Mientras tanto, habíamos empezado a reunirnos las tardes del domingo en la casa de Natu Poblet, unos pisos más arriba de su librería Clásica y Moderna. Eran reuniones abiertas, al caer la tarde, y los más asiduos eran Ernesto Schoó, Oscar Hermes Villordo, Natalia Kohen, Juan José Hernández, Cristina Mucci, Héctor Lastra, Elsa Osorio, Vilma Colina, Juan José Sebreli, Enrique Pezzoni, Pepe Bianco, Jorge Masciangioli.

De allí saldrían innumerables anécdotas y la producción literaria que cada uno de nosotros iba arrimando a la historia. Alicia era un personaje que a todos nos alegraba la vida. Festejaba sus cumpleaños, en el mes de julio, y todos corríamos en medio del invierno siempre muy frío para esa fecha, llevando regalos, bromas, aunque fuéramos escépticos respecto de estos festejos. Luego iríamos viendo cuánto de generoso había en aquello de compartir un año más.

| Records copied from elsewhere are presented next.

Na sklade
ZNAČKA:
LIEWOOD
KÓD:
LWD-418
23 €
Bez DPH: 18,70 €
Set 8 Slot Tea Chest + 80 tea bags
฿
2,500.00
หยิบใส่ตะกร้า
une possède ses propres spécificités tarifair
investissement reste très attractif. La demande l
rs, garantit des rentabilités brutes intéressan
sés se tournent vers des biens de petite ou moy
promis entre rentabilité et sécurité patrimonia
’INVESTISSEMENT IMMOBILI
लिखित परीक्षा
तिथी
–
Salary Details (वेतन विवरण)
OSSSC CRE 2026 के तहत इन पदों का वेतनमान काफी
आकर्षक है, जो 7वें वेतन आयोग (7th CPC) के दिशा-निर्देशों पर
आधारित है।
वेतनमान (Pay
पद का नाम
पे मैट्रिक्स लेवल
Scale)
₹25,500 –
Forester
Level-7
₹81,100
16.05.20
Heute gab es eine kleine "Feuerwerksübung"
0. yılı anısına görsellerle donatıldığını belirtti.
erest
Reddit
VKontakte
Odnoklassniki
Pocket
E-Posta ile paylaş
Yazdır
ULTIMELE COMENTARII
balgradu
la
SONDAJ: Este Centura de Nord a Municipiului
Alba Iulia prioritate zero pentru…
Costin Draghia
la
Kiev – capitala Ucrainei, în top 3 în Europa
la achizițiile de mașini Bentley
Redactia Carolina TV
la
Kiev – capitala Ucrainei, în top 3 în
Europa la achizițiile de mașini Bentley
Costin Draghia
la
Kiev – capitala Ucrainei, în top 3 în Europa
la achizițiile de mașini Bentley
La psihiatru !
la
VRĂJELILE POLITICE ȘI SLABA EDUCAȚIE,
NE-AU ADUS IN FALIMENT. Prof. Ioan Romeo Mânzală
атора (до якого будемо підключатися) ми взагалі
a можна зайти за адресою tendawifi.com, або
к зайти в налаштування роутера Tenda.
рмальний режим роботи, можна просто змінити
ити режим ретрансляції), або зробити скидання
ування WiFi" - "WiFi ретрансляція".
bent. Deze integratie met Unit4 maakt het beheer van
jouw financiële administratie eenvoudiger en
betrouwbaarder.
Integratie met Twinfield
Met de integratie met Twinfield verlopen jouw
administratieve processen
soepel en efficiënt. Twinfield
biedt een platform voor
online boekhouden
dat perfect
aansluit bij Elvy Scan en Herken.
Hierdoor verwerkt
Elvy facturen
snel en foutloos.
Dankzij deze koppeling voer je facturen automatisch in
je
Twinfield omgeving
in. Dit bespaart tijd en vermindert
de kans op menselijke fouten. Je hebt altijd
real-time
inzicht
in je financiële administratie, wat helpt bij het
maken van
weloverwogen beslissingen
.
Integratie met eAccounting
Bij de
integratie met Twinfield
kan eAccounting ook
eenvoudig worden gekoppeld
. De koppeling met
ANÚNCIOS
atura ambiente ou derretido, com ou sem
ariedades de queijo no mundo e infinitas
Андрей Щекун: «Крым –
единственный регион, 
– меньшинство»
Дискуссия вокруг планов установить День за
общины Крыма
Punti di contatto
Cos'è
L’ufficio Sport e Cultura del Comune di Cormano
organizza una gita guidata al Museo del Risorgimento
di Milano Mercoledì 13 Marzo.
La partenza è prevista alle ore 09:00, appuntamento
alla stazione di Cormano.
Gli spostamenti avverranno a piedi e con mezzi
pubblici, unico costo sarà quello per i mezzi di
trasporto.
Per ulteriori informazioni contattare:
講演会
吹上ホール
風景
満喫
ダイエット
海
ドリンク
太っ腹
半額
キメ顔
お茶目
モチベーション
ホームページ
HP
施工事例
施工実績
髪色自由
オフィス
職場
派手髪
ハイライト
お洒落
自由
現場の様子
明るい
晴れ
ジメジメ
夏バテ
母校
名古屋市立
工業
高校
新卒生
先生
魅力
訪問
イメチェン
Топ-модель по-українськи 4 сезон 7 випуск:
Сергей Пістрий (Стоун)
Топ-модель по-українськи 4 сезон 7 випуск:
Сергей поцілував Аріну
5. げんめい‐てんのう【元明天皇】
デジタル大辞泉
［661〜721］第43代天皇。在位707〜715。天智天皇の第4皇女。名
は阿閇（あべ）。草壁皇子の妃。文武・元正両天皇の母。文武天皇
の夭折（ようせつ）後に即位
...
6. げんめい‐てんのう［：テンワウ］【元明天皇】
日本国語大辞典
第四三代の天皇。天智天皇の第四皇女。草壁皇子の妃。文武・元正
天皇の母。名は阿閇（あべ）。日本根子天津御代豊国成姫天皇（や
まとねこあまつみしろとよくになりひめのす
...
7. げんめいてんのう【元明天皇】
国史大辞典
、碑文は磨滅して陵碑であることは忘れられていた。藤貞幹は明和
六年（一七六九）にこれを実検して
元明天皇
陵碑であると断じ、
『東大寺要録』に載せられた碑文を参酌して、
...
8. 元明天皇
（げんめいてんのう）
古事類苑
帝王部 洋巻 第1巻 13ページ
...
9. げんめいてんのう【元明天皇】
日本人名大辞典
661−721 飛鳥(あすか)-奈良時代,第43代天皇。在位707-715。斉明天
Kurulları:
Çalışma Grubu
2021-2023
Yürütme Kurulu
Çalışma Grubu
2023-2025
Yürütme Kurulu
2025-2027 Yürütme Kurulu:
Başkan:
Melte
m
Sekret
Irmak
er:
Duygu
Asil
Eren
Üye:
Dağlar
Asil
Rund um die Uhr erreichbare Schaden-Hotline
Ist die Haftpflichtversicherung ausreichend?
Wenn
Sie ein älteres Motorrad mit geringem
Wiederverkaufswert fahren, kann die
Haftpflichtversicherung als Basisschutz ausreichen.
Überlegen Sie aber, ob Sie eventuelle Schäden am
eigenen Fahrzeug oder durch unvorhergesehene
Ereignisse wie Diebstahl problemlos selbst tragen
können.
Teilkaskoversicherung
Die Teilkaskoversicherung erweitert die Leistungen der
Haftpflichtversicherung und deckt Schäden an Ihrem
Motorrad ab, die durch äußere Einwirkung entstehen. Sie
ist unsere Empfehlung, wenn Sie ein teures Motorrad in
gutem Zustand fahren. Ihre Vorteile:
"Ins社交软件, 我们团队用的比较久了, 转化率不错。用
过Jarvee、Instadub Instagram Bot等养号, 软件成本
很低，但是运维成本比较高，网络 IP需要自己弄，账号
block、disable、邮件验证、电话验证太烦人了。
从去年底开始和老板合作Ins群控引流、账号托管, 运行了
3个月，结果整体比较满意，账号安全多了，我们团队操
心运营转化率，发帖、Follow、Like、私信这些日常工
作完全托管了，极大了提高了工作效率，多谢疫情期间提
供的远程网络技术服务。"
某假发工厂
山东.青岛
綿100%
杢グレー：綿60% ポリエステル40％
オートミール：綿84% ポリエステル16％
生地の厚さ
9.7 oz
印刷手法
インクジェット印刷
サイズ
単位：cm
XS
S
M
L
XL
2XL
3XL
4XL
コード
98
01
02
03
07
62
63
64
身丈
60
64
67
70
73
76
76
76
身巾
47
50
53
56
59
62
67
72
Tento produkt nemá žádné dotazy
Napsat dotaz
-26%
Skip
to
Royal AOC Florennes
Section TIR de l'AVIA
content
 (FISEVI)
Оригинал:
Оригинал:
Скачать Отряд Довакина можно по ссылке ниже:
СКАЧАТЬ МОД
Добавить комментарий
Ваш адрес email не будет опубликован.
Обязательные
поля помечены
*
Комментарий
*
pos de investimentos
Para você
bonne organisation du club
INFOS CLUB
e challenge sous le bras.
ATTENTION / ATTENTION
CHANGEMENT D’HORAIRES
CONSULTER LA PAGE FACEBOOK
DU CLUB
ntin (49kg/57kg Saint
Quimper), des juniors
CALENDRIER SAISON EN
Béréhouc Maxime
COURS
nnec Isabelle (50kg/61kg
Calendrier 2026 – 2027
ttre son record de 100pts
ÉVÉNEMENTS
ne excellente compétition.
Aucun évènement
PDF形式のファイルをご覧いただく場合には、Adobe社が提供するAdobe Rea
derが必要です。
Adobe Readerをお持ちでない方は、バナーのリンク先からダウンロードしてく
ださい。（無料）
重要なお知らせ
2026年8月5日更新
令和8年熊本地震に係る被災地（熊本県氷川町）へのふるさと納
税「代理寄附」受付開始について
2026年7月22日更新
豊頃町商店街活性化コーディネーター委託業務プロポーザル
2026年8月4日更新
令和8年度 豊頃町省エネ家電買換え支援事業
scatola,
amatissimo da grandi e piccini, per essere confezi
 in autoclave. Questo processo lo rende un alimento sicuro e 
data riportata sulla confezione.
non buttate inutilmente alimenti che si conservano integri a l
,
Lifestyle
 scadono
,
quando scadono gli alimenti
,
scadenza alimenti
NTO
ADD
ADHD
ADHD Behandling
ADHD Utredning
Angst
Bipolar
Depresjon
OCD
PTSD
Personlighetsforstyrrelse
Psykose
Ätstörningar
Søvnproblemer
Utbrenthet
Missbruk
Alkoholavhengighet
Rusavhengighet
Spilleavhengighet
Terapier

Cuando su novela Amatista fue consagrada con una mención de La Sonrisa Vertical (colección de Tusquets española dedicada a la literatura erótica), Alicia me pidió que yo la presentara. En otro lugar, he escrito acerca de la exquisita manera en la que la autora juega con la obscenidad y el lenguaje, mostrando no solamente un maravilloso conocimiento de la literatura universal, sino, como siempre, su humor y su gran imaginación.

El grupo de Clásica y Moderna fue por cierto raleándose: las muertes y el transcurso del tiempo tuvieron no poca responsabilidad en esto. Pepe Bianco, Jorge Masciangioli, Enrique Pezzoni, Oscar Hermes Villordo, Juanjo Hernández, grandes amigos que se fueron.

Hoy le toca a Alicia. En uno de sus tés de amigas, se sintió mal y ése fue el fin. «Como la Alicia de Lewis Carroll, ella tenía también sus tés», dijo Néstor Tirri, también del grupo de Clásica. Esta vez, como era un té de mujeres, faltó el Sombrerero Loco. Pero seguramente la Liebre de Marzo y el Gato de la Sonrisa estaban por allí. Y ahora estarán contándole a nuestra querida y admirada amiga, cuánto vamos a extrañarla y cuánto la recordaremos.